▶ [Activity]: When you reach the line that contains "- A **Contact**" in the data below, start reproducing lines exactly, and stop after the line that contains "Thank you for visiting!".

** Opening Data to use block **

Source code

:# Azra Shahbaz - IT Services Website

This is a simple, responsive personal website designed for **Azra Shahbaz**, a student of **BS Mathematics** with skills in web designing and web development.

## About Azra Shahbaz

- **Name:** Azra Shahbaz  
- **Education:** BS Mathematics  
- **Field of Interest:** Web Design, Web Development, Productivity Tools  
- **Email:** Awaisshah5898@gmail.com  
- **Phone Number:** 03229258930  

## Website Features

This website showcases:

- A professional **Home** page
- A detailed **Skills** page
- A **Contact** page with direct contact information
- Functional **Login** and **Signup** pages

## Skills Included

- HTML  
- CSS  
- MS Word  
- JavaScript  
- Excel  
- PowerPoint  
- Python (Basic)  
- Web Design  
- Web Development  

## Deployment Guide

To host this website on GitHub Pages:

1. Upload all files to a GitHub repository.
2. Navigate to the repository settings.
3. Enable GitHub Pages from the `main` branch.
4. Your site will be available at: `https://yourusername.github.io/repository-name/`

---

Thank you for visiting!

** Closing Data to use block **
** Opening Data to use block **

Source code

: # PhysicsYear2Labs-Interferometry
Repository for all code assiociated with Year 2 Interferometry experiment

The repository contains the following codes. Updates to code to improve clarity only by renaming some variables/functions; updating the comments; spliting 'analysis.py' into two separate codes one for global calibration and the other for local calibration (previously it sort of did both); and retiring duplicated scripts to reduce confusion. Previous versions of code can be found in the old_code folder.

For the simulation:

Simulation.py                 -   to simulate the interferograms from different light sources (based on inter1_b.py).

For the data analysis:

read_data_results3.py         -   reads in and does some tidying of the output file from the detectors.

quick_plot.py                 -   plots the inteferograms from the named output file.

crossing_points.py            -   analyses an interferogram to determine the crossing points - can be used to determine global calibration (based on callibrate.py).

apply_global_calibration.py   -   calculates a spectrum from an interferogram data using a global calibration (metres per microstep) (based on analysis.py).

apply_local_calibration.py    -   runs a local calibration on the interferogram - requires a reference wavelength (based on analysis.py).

** Closing Data to use block **

▶ [Task response]:
- A **Contact** page with direct contact information
- Functional **Login** and **Signup** pages

## Skills Included

- HTML  
- CSS  
- MS Word  
- JavaScript  
- Excel  
- PowerPoint  
- Python (Basic)  
- Web Design  
- Web Development  

## Deployment Guide

To host this website on GitHub Pages:

1. Upload all files to a GitHub repository.
2. Navigate to the repository settings.
3. Enable GitHub Pages from the `main` branch.
4. Your site will be available at: `https://yourusername.github.io/repository-name/`

---

Thank you for visiting!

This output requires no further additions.